MAHARANA OF KHANDAWAR

Both hand and voice might well have been Labertouche's; Amber believed they were. And the darkness rendered visual identification impossible. No shadow of doubt troubled him as he yielded to the urgent hand, and permitted himself to be dragged, more than led, through the reeking, milling mob, whose numbers seemed each instant augmented. He had thought, dully, to find it a difficult matter to worm through and escape, but somehow his guide seemed to have little trouble. Others, likewise, evidently wished to get out of sight before the arrival of the police, and in the wake of a little knot of these Amber felt himself drawn along until, within less than two minutes, they were on the outskirts of the crowd.

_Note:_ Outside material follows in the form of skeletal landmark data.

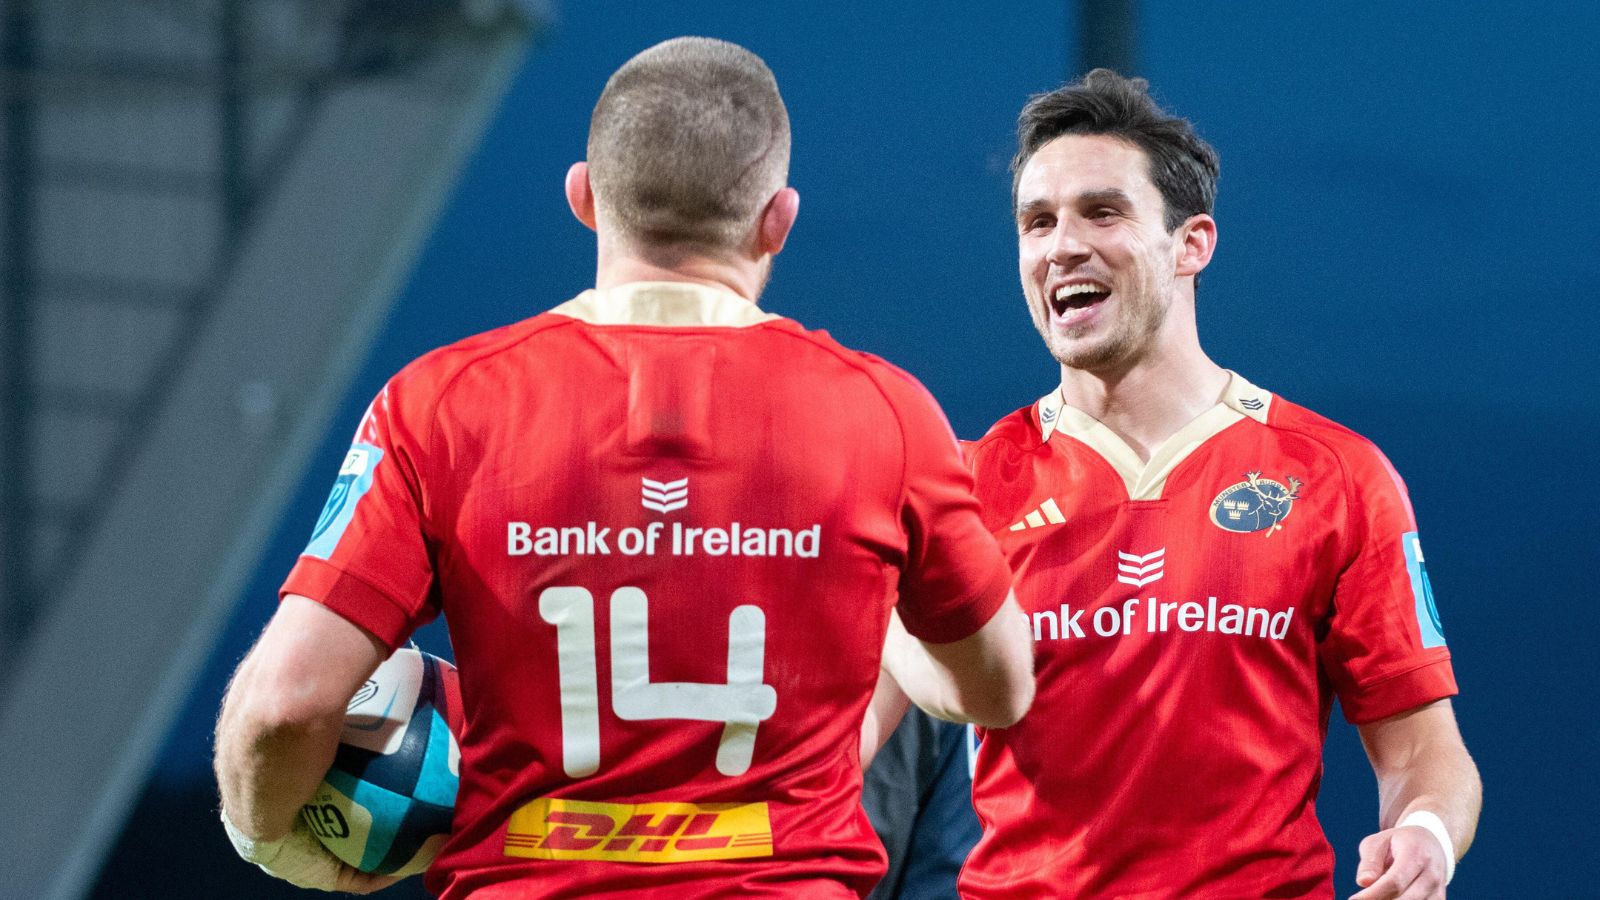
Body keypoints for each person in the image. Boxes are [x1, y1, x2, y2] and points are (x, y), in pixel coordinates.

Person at [213, 37, 1034, 898]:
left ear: (583, 198)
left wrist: (269, 837)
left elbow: (288, 704)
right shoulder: (887, 414)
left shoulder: (441, 405)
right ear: (779, 219)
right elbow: (1000, 687)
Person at [878, 69, 1481, 899]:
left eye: (1103, 212)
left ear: (1192, 243)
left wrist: (1424, 837)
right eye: (1037, 222)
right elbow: (839, 743)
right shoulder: (961, 483)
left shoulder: (1336, 475)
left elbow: (1422, 753)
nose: (1062, 246)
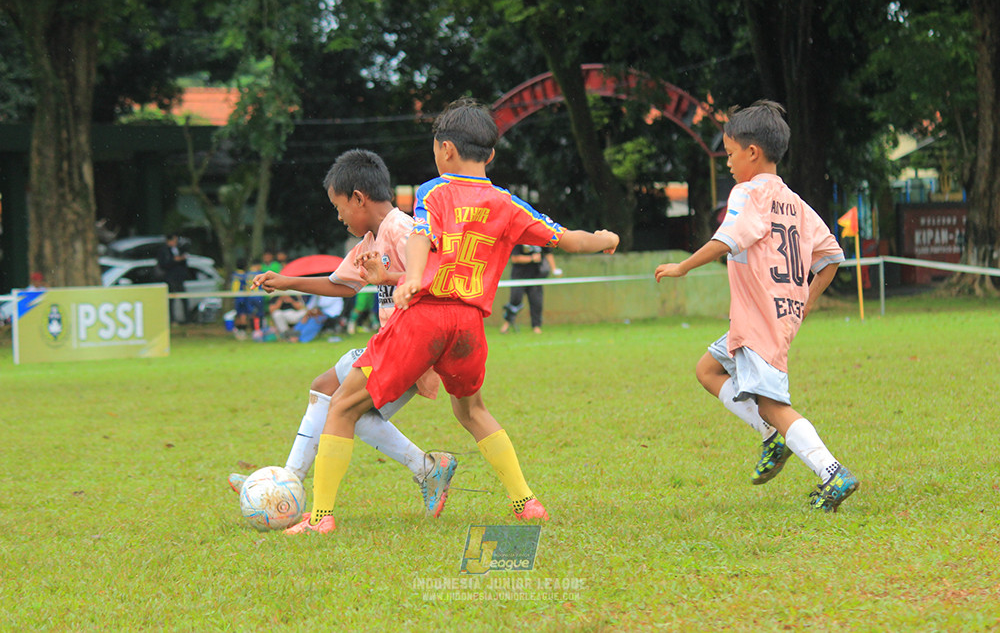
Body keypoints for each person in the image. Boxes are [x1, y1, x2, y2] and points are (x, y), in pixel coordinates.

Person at [285, 97, 619, 535]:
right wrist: (601, 238)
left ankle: (321, 518)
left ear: (444, 150)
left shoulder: (433, 192)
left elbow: (422, 236)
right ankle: (525, 501)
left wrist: (412, 279)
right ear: (491, 154)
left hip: (425, 317)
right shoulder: (507, 203)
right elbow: (564, 239)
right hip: (468, 324)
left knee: (343, 405)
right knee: (472, 410)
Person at [654, 100, 858, 512]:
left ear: (752, 152)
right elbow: (832, 257)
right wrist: (806, 303)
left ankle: (832, 472)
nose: (727, 163)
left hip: (759, 318)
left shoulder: (747, 192)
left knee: (773, 403)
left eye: (729, 154)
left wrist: (683, 266)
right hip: (773, 315)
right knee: (708, 369)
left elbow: (726, 240)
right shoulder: (795, 202)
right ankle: (771, 437)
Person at [234, 148, 455, 517]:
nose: (338, 217)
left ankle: (291, 482)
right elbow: (342, 285)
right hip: (391, 345)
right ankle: (288, 480)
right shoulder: (369, 241)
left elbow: (437, 275)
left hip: (414, 347)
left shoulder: (401, 230)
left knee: (342, 406)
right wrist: (287, 282)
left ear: (359, 198)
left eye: (339, 207)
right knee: (328, 392)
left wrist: (387, 278)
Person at [500, 245, 561, 334]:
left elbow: (548, 253)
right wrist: (531, 258)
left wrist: (554, 269)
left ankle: (536, 327)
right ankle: (506, 324)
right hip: (519, 276)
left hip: (536, 276)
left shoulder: (540, 238)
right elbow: (514, 258)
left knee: (536, 302)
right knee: (515, 301)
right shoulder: (519, 239)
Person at [157, 234, 190, 324]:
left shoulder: (180, 250)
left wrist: (181, 260)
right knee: (170, 300)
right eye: (174, 241)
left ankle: (187, 320)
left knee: (184, 298)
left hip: (180, 278)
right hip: (170, 278)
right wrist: (174, 260)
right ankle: (171, 320)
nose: (176, 243)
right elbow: (163, 264)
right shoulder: (163, 251)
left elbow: (185, 264)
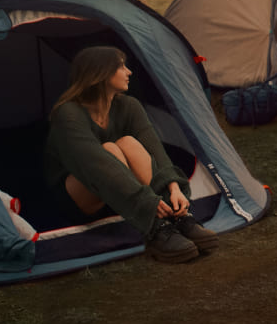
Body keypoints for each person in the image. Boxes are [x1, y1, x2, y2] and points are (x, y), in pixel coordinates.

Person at [44, 46, 218, 264]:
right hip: (79, 194)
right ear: (100, 73)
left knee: (128, 143)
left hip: (123, 192)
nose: (129, 72)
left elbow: (154, 148)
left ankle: (178, 216)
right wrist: (147, 203)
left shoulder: (128, 106)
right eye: (121, 66)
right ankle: (155, 228)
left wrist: (173, 187)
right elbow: (94, 164)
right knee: (108, 150)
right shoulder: (68, 113)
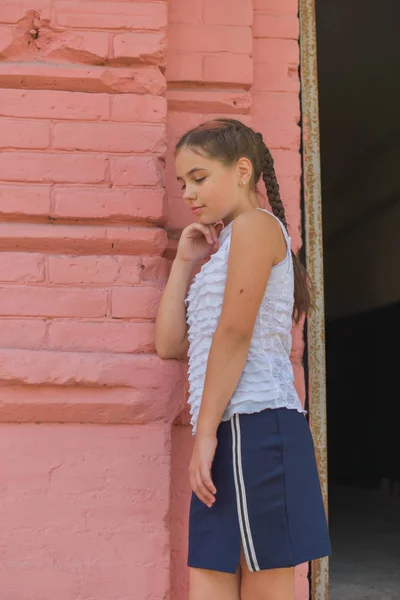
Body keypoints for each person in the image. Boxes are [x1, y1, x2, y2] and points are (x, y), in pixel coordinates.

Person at [155, 118, 331, 600]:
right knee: (209, 581)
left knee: (265, 586)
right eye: (182, 183)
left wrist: (206, 431)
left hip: (255, 428)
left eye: (199, 177)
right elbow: (171, 344)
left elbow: (234, 335)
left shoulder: (256, 227)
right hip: (226, 429)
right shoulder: (222, 249)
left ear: (242, 170)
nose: (189, 193)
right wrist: (185, 263)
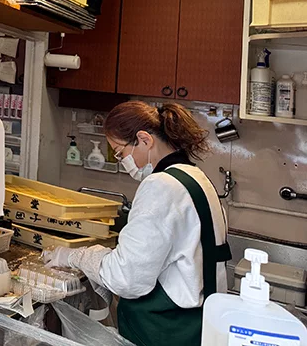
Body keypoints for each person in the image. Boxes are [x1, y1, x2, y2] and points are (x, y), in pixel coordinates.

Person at [44, 102, 230, 346]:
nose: (123, 161)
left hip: (165, 328)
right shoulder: (196, 178)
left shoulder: (161, 186)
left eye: (120, 153)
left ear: (144, 139)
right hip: (200, 323)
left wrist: (75, 257)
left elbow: (126, 278)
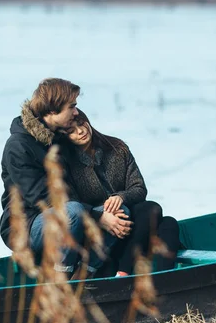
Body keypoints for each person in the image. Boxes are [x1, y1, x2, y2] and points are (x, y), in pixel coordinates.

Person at [0, 78, 118, 276]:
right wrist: (97, 217)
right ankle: (59, 282)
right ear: (52, 111)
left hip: (73, 213)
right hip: (27, 225)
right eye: (71, 107)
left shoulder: (60, 137)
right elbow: (42, 198)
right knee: (72, 212)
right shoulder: (18, 147)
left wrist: (113, 202)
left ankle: (85, 275)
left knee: (119, 211)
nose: (76, 112)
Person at [63, 109, 180, 276]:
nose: (80, 131)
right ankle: (123, 271)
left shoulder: (117, 148)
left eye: (81, 124)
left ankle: (162, 282)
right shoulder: (67, 163)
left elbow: (139, 188)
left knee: (165, 221)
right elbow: (72, 205)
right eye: (71, 131)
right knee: (146, 211)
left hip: (132, 226)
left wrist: (120, 197)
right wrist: (103, 215)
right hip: (100, 233)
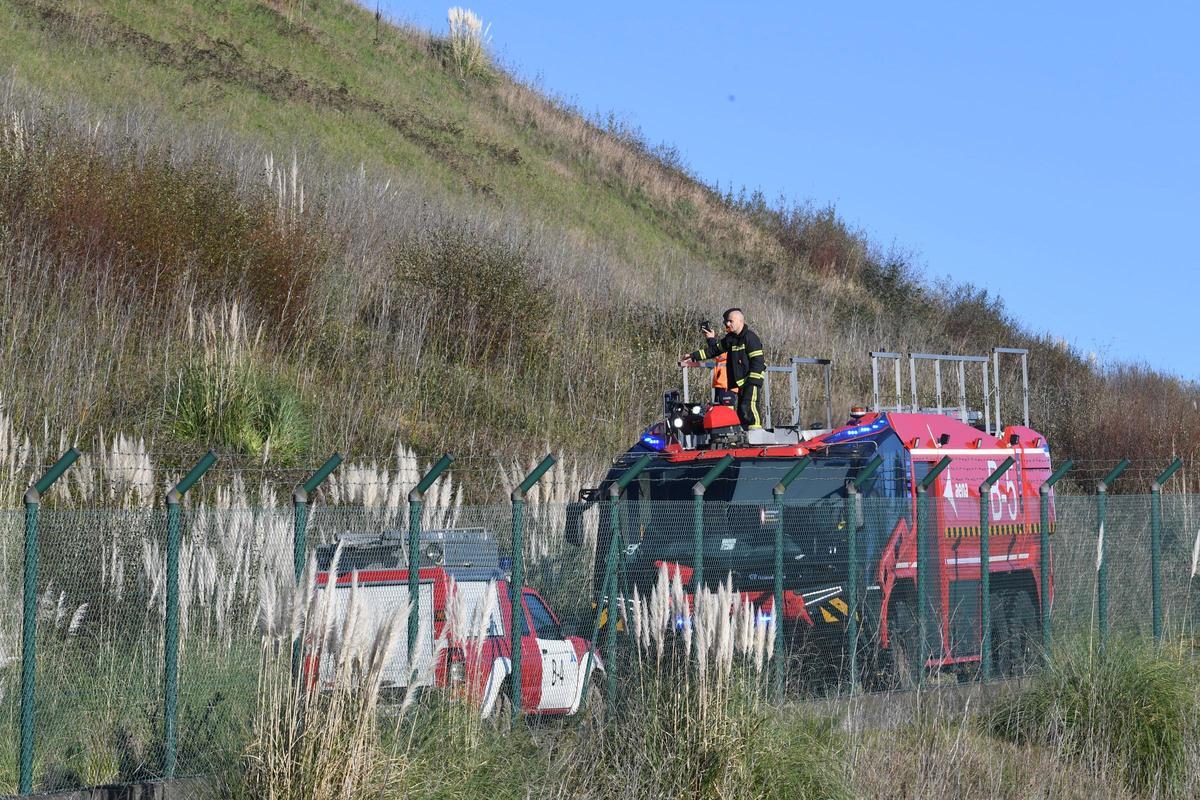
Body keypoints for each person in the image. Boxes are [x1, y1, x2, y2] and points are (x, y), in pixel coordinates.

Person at [679, 309, 766, 430]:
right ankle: (745, 434)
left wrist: (752, 381)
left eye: (730, 321)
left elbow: (758, 361)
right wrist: (693, 356)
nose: (727, 324)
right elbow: (714, 350)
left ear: (740, 320)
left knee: (749, 406)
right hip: (741, 382)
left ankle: (756, 432)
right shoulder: (730, 339)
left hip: (751, 380)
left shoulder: (750, 338)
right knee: (742, 410)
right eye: (726, 322)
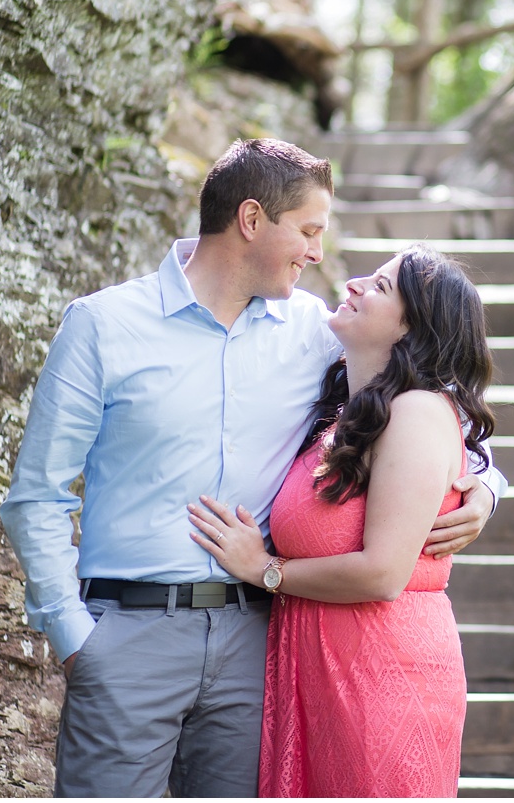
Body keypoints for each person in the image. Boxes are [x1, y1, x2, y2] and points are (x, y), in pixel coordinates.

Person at [0, 139, 506, 798]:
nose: (318, 254)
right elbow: (36, 496)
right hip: (128, 632)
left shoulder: (315, 333)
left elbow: (438, 403)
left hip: (258, 644)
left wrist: (487, 487)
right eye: (309, 230)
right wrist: (76, 637)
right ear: (250, 219)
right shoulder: (102, 326)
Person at [192, 244, 491, 797]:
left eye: (380, 288)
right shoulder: (348, 409)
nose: (353, 284)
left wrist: (265, 570)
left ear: (412, 329)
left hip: (382, 675)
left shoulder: (417, 411)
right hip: (317, 668)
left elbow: (383, 573)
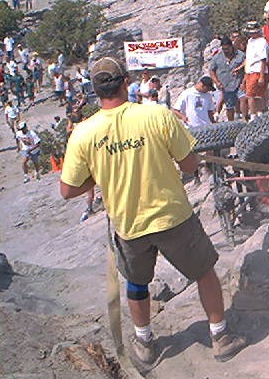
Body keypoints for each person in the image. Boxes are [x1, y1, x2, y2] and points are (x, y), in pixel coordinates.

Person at [60, 57, 247, 365]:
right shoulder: (156, 114)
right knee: (204, 272)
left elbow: (67, 190)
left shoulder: (83, 133)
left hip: (129, 224)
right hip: (173, 216)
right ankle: (220, 336)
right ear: (126, 82)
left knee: (137, 284)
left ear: (94, 90)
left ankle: (145, 342)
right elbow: (190, 164)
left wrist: (100, 174)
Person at [209, 37, 245, 121]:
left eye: (227, 48)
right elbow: (211, 71)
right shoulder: (217, 57)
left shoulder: (240, 55)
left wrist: (244, 81)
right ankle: (231, 123)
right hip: (226, 86)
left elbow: (246, 65)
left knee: (243, 99)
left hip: (239, 83)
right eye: (224, 49)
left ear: (231, 46)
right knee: (229, 107)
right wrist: (217, 82)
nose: (226, 51)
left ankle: (245, 118)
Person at [242, 21, 269, 118]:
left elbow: (263, 59)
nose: (251, 34)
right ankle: (258, 113)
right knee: (255, 95)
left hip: (257, 70)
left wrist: (261, 76)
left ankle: (254, 115)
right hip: (250, 71)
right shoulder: (250, 41)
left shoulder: (262, 42)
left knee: (251, 95)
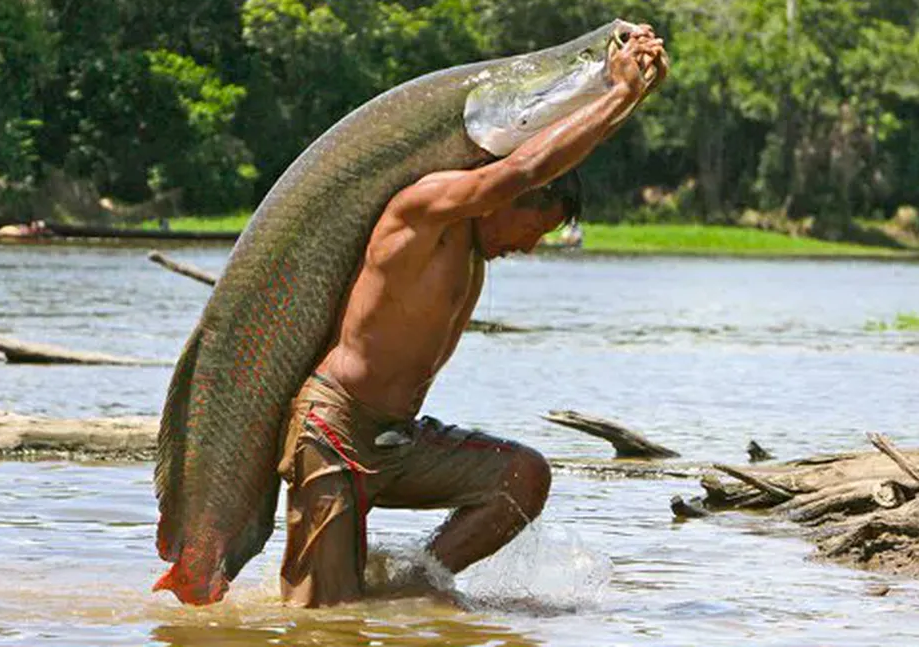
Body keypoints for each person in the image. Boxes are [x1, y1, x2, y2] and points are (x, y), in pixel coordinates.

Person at [276, 26, 669, 608]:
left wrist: (632, 91)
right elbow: (519, 169)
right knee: (321, 623)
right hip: (335, 433)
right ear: (505, 203)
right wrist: (616, 94)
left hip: (399, 438)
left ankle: (412, 585)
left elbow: (535, 162)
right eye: (534, 231)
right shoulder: (424, 211)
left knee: (522, 477)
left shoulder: (474, 251)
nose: (530, 248)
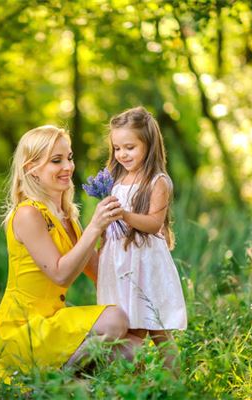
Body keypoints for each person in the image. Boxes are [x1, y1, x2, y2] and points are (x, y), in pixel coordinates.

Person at [0, 125, 141, 393]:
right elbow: (59, 274)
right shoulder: (28, 214)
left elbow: (99, 273)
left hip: (53, 324)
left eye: (69, 157)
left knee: (136, 349)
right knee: (114, 320)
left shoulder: (68, 217)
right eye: (56, 160)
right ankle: (49, 388)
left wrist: (129, 239)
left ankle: (72, 385)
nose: (67, 166)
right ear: (32, 168)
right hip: (25, 331)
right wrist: (95, 227)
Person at [97, 106, 187, 371]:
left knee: (156, 328)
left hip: (145, 263)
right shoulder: (114, 179)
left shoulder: (157, 181)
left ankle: (175, 381)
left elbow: (153, 223)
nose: (122, 154)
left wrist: (123, 214)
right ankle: (137, 384)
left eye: (130, 147)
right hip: (120, 263)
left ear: (148, 144)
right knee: (130, 331)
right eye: (117, 148)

He drew a long breath of relief. Ever since that knife had flown whining past his cheek, his instinct of self-preservation had been dominated by a serene confidence that Pink Satin was at hand to steer him in safety away from the brawl. For his own part he was troubled by a feeling of helplessness and dependence unusual with him, who was of a self-reliant habit, accustomed to shift for himself whatever the emergency. But this was something vastly different from the run of experiences that had theretofore fallen to his lot. In. the foulest stews of a vast city, with no least notion of how to win his way back to the security of the Chowringhee quarter; in the heart of a howling native rabble stimulated to a pitch of frenzy by the only things that ever seem really to rouse the Oriental from his apathy—the scent and sight of human blood; and with a sense of terror chilling him as he realised the truth at which his guide had hinted—that the actual assassin would not hesitate an instant to cry the murder upon the head of one of the Sahib-logue: Amber felt as little confidence in his ability to work out his salvation as though he had been a child. He thanked his stars for Labertouche—for the hand that clasped his arm and the voice that spoke guardedly in his ear.

And then, by the light of the street, he discovered that his gratitude had been premature and misplaced. His guide had fallen a pace behind and was shouldering him along with almost frantic energy; but a glance aside showed Amber, in Labertouche's stead, a chunky little Gurkha in the fatigue uniform of his regiment of the British Army in India. Pink Satin was nowhere in sight and it was immediately apparent that an attempt to find him among the teeming hundreds before the goldsmith's stall would be as futile as foolish—if not fatal. Yet Amber's impulse was to wait, and he faltered—something which seemed to exasperate the Gurkha, who fairly danced with excitement and impatience.

"Hasten, hazoor!" he cried. "Is this a time to loiter? Hasten ere they charge you with this spilling of blood. The gods lend wings to our feet this night!"

"But who are you?" demanded Amber.

"What matter is that? Is it not enough that I am here and well disposed toward you, that I risk my skin to save yours?" He cannoned suddenly against Amber, shunting him unceremoniously out of the bazaar road and into a narrow black alley.

Simultaneously Amber heard a cry go up, shrill above the clamour of the mob, screaming that a white sailor had knifed the goldsmith. And he turned pale beneath his tan.